→ Exercise set
(1) Write out everything in the text on the Kurdish Freedom and Democracy Alliance from "- Founded: 3" down to "Turkish general election.".
(2) Answer these questions from the text on the Kurdish Freedom and Democracy Alliance:
(a) What colors does it list for the alliance?
(b) In which city was the alliance announced?
(c) Which party did the alliance call for voting for in the parliamentary election?

- Founded: 3 April 2023
- Ideology: Factions: Kurdish minority rights Democratic socialism Left-wing nationalism Regionalism
- Political position: Left-wing
- Members: Peoples' Democratic Party; Peoples' Equality and Democracy Party; Democratic Society Congress; Democratic Regions Party; Azadi Party; Revolutionary Democratic Kurdish Association; People and Freedom Party; Communist Party of Kurdistan; Socialist Party of Kurdistan;
- Colors: Green and purple

= Kurdish Freedom and Democracy Alliance =

The Kurdish Freedom and Democracy Alliance (Kürt Özgürlük ve Demokrasi İttifakı, KÖDİ; Tifaqa Azadî û Demokrasiyê ya Kurd, TADK) is an alliance of Kurdish political parties in Turkey founded on 3 April 2023 ahead of the 2023 Turkish general election.

== History ==
On 3 April 2023, in Diyarbakir, nine Kurdish parties led by the Peoples' Democratic Party and the Green Left Party announced the creation of an alliance. The alliance called for voting for the Green Left Party in the parliamentary election, saying that "the 14 May 2023 elections are a historic opportunity to restore democracy in Turkey and resolve the Kurdish issue". The parties also called for the release of all political prisoners and called on the government to "end the isolation" of imprisoned Kurdistan Workers' Party leader Abdullah Öcalan and other political prisoners in Turkey.

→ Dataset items
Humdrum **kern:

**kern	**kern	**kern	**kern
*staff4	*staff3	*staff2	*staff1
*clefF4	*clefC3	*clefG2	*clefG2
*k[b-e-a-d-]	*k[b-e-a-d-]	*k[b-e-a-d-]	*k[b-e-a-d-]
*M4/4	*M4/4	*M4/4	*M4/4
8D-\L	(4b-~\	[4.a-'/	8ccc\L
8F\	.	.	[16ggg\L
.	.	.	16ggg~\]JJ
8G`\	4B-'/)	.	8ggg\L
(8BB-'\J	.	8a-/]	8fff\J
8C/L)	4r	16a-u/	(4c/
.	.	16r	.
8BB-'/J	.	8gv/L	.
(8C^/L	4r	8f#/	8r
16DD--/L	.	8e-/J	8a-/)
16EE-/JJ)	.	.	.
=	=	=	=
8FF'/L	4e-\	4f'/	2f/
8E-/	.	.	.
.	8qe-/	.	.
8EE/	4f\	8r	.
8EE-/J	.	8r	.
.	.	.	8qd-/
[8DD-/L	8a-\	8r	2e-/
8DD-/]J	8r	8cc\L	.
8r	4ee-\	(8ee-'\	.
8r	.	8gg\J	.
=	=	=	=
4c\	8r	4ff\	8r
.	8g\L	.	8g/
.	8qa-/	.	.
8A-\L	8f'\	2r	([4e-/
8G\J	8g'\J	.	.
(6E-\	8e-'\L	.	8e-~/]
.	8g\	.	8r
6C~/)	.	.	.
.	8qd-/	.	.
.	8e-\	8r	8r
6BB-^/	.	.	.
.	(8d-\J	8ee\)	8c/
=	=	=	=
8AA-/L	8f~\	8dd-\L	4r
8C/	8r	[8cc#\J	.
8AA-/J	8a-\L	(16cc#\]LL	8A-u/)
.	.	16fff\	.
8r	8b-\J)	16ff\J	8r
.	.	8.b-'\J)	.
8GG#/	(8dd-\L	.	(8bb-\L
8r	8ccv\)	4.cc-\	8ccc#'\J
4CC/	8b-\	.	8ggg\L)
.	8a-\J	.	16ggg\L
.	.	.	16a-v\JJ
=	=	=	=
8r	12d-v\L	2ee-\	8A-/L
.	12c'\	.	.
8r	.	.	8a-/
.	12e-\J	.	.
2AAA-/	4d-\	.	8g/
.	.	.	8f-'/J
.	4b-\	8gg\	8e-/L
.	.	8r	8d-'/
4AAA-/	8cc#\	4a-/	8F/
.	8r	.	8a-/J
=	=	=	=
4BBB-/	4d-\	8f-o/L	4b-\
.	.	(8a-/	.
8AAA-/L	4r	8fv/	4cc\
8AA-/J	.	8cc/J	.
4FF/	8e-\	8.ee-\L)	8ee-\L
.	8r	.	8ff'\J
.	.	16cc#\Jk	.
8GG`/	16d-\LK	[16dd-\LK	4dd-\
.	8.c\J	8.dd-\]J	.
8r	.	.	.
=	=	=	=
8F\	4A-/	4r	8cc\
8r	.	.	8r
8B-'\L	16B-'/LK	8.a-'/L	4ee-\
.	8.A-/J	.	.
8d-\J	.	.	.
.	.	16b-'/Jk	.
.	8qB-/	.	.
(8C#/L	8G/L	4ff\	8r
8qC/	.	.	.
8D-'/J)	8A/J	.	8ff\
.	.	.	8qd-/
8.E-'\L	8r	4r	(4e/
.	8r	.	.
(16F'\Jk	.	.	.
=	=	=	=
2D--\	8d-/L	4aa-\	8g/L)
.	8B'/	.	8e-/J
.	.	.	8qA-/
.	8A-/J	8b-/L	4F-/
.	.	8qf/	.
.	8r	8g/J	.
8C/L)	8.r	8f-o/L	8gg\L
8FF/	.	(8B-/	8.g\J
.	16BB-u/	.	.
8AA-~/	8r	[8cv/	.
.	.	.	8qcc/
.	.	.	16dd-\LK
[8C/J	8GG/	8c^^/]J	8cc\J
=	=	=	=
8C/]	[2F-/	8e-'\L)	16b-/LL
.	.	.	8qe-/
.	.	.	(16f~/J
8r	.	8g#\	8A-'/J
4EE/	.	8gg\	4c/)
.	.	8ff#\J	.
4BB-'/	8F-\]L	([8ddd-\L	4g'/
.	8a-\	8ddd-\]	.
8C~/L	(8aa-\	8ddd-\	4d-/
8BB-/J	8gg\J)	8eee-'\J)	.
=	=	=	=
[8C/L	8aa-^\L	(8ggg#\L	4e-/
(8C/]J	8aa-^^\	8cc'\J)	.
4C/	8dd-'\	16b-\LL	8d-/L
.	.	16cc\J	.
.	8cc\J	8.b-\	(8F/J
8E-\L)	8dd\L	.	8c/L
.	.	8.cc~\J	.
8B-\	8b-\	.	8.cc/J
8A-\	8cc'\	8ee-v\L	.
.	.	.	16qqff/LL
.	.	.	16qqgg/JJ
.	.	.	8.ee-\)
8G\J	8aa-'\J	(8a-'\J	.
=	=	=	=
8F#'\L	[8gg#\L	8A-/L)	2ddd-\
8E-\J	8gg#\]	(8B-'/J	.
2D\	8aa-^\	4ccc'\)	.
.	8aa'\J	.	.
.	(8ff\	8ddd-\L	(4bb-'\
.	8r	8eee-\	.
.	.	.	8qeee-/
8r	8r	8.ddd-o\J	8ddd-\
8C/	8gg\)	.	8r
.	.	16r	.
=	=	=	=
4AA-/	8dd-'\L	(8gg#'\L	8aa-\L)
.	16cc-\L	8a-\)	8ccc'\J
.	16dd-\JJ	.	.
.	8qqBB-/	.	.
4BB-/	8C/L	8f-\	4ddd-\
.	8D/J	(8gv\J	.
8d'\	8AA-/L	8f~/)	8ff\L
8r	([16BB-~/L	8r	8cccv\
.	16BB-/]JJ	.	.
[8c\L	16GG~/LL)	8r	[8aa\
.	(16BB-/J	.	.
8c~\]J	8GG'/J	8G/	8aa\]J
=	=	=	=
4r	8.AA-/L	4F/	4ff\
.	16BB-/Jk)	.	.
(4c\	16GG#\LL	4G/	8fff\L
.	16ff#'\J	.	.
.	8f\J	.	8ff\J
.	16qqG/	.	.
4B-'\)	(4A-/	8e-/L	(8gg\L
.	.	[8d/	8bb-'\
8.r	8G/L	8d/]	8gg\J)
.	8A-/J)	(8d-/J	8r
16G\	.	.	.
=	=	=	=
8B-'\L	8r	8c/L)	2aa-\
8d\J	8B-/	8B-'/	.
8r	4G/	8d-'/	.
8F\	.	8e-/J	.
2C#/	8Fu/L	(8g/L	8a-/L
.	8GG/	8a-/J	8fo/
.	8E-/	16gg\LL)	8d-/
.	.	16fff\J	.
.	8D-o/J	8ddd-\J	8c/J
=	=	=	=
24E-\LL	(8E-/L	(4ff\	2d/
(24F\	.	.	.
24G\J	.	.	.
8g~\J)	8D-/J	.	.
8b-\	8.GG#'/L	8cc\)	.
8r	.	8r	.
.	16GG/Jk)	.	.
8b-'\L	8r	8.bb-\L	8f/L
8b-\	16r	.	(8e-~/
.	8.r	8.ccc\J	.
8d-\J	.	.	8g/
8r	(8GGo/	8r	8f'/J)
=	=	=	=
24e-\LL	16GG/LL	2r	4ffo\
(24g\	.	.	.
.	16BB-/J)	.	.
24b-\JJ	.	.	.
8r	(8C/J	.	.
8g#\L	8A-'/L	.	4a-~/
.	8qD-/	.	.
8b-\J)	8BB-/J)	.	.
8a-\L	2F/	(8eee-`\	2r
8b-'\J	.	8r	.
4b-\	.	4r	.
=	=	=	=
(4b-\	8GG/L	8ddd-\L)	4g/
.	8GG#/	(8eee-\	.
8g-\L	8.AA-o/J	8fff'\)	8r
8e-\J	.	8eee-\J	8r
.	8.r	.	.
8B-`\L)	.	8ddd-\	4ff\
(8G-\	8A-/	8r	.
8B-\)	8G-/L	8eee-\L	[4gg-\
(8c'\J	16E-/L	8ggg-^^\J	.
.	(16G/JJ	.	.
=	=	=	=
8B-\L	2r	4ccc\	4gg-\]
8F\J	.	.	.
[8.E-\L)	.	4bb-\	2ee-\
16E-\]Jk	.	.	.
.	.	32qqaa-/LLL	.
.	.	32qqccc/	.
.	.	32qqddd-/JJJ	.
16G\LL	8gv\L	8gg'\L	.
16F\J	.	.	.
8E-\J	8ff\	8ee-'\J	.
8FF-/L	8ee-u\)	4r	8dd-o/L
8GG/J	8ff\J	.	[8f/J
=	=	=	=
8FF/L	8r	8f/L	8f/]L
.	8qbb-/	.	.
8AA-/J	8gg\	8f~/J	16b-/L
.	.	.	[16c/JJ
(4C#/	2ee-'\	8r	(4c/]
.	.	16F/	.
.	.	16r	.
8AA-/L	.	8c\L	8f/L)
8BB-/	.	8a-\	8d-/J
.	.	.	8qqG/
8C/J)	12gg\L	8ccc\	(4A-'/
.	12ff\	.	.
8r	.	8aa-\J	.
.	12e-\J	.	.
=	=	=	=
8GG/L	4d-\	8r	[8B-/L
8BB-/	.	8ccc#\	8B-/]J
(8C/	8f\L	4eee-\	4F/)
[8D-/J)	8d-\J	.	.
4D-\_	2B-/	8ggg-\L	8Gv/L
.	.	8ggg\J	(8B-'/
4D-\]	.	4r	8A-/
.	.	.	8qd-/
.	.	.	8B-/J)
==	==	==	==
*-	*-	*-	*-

→ The replies
(1)
- Founded: 3 April 2023
- Ideology: Factions: Kurdish minority rights Democratic socialism Left-wing nationalism Regionalism
- Political position: Left-wing
- Members: Peoples' Democratic Party; Peoples' Equality and Democracy Party; Democratic Society Congress; Democratic Regions Party; Azadi Party; Revolutionary Democratic Kurdish Association; People and Freedom Party; Communist Party of Kurdistan; Socialist Party of Kurdistan;
- Colors: Green and purple

= Kurdish Freedom and Democracy Alliance =

The Kurdish Freedom and Democracy Alliance (Kürt Özgürlük ve Demokrasi İttifakı, KÖDİ; Tifaqa Azadî û Demokrasiyê ya Kurd, TADK) is an alliance of Kurdish political parties in Turkey founded on 3 April 2023 ahead of the 2023 Turkish general election.

(2)
(a) Green and purple
(b) Diyarbakir
(c) The Green Left Party